'''
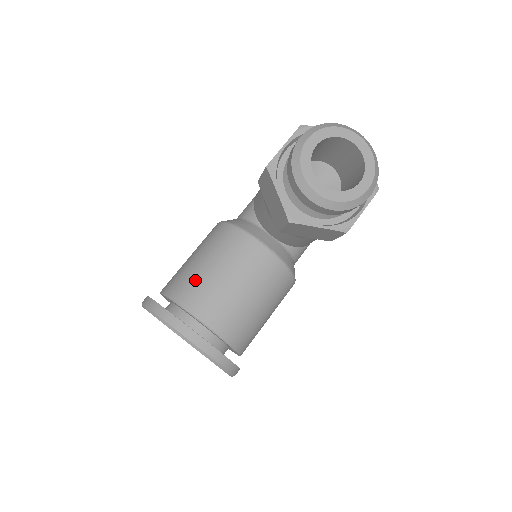
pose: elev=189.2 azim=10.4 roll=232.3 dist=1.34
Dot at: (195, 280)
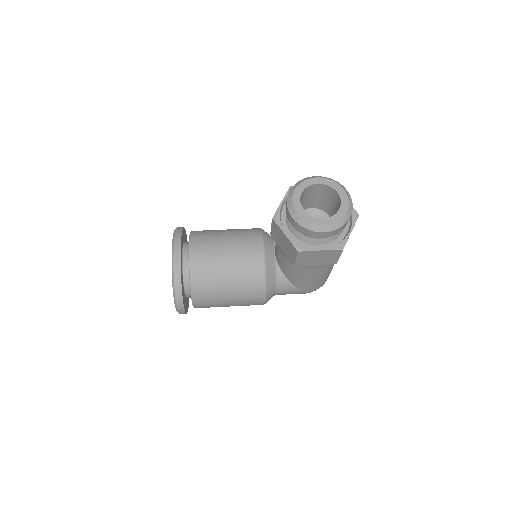
Dot at: (211, 233)
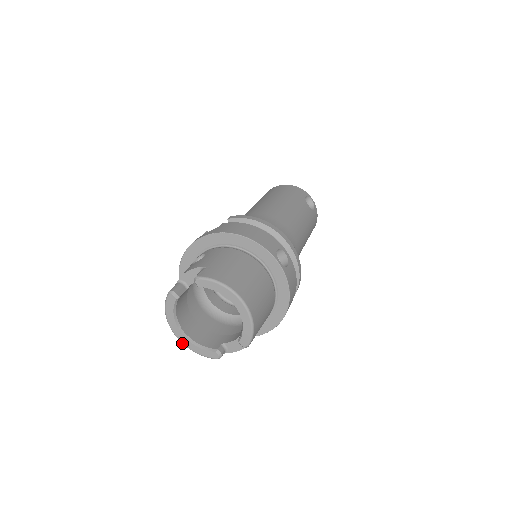
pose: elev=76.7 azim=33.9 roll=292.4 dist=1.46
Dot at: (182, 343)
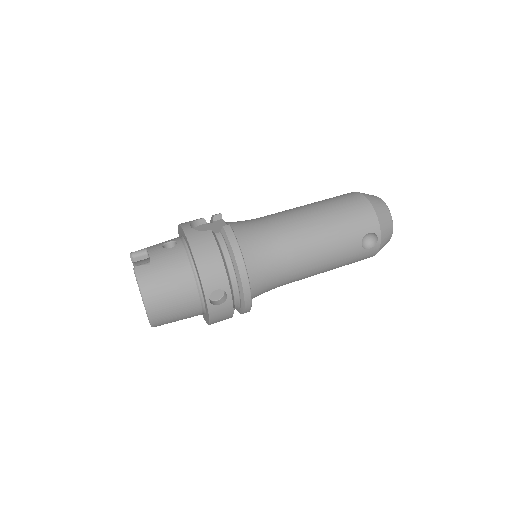
Dot at: occluded
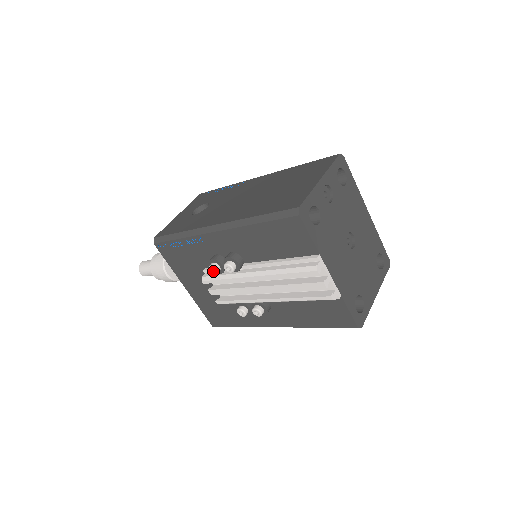
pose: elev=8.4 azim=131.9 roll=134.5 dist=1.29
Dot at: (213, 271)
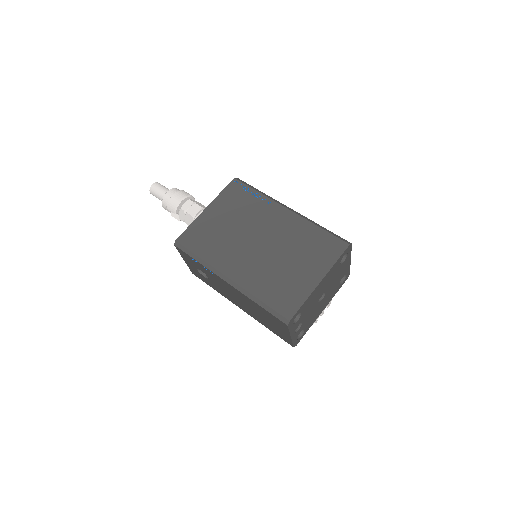
Dot at: occluded
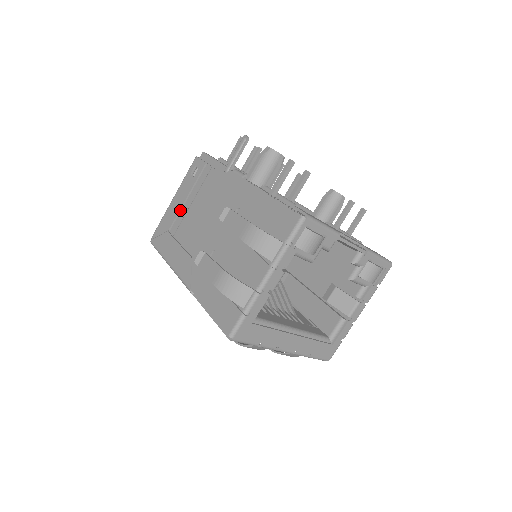
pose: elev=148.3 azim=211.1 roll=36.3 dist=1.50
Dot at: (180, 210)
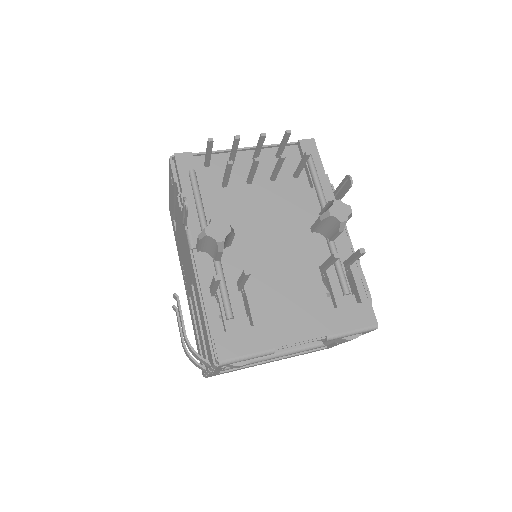
Dot at: (174, 209)
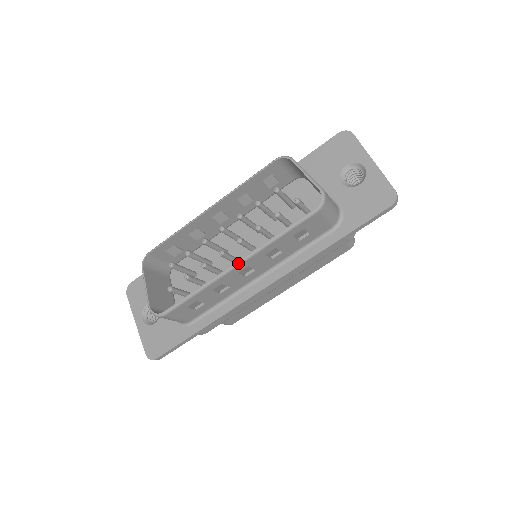
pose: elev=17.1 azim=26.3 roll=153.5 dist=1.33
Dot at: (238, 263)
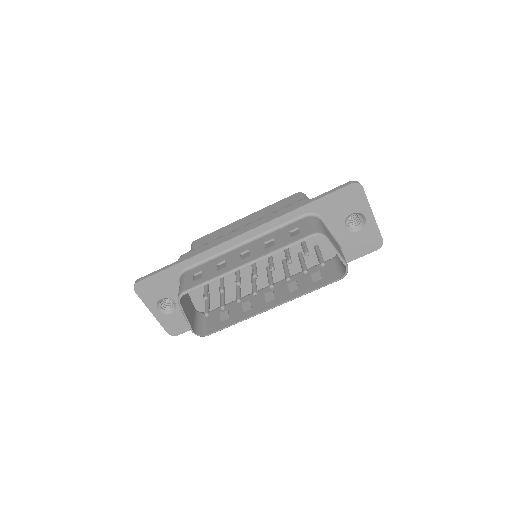
Dot at: occluded
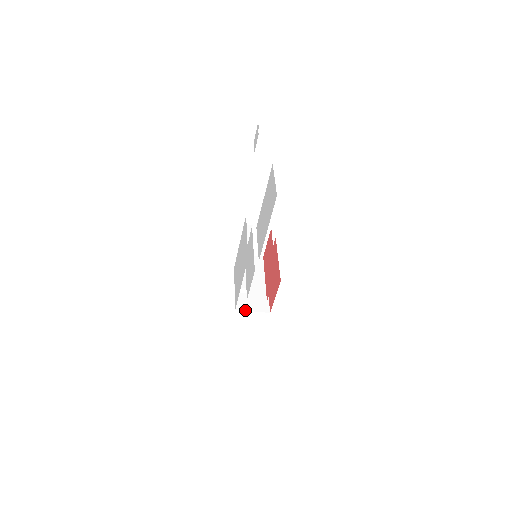
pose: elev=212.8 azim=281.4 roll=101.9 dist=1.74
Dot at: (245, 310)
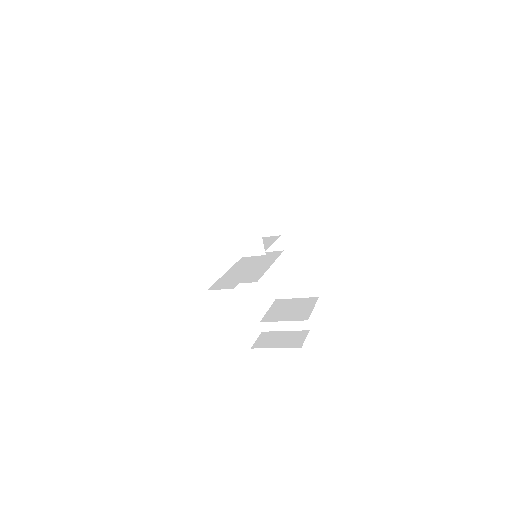
Dot at: (265, 347)
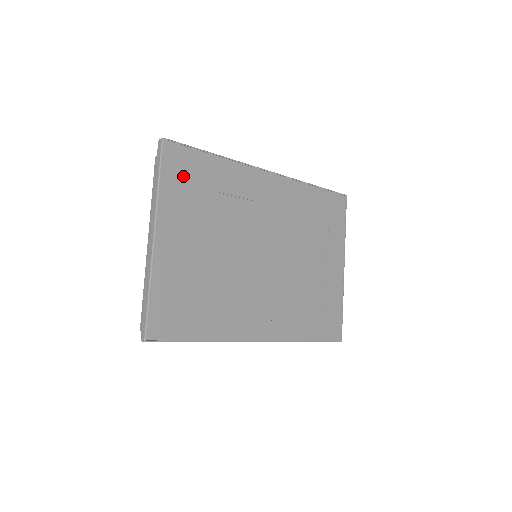
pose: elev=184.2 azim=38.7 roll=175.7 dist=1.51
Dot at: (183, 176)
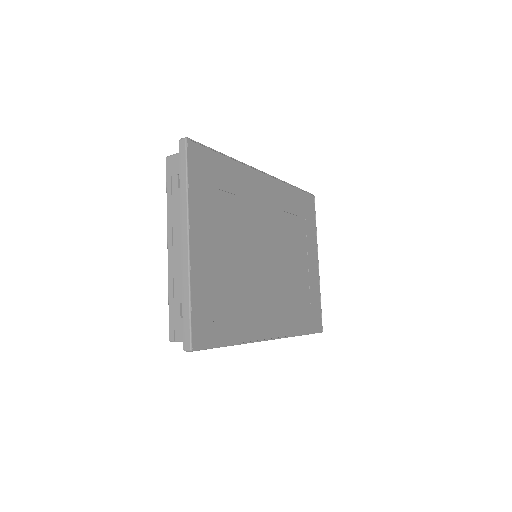
Dot at: (205, 177)
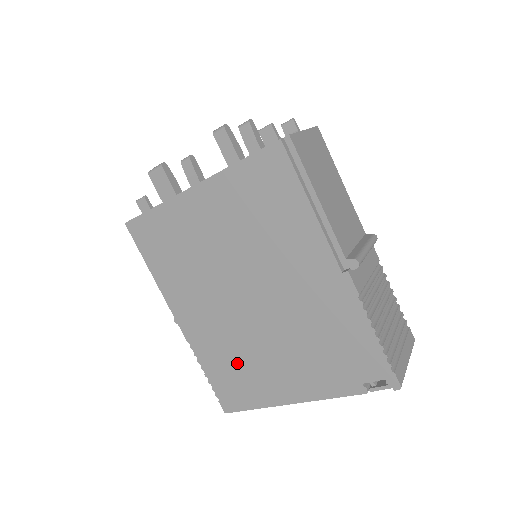
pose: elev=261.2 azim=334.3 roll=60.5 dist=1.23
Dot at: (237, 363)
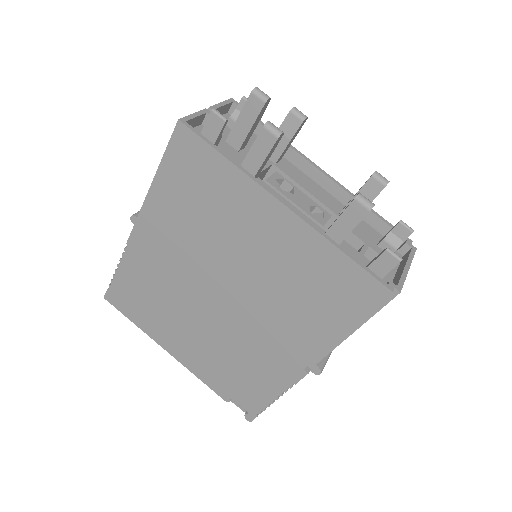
'''
◆ **Goal of the exercise**: Print the entire listing above line for line, with no changes, and leave out the pictures.

◆ **Expected output**:
pose: elev=189.2 azim=10.4 roll=232.3 dist=1.34
Dot at: (195, 280)
Dot at: (211, 233)
pose: elev=76.7 azim=33.9 roll=292.4 dist=1.46
Dot at: (182, 343)
Dot at: occluded
pose: elev=8.4 azim=131.9 roll=134.5 dist=1.29
Dot at: (213, 271)
Dot at: occluded
pose: elev=148.3 azim=211.1 roll=36.3 dist=1.50
Dot at: (180, 210)
Dot at: (174, 209)
pose: elev=17.1 azim=26.3 roll=153.5 dist=1.33
Dot at: (238, 263)
Dot at: occluded
pose: elev=212.8 azim=281.4 roll=101.9 dist=1.74
Dot at: (245, 310)
Dot at: (265, 347)
pose: elev=184.2 azim=38.7 roll=175.7 dist=1.51
Dot at: (183, 176)
Dot at: (205, 177)
pose: elev=261.2 azim=334.3 roll=60.5 dist=1.23
Dot at: (237, 363)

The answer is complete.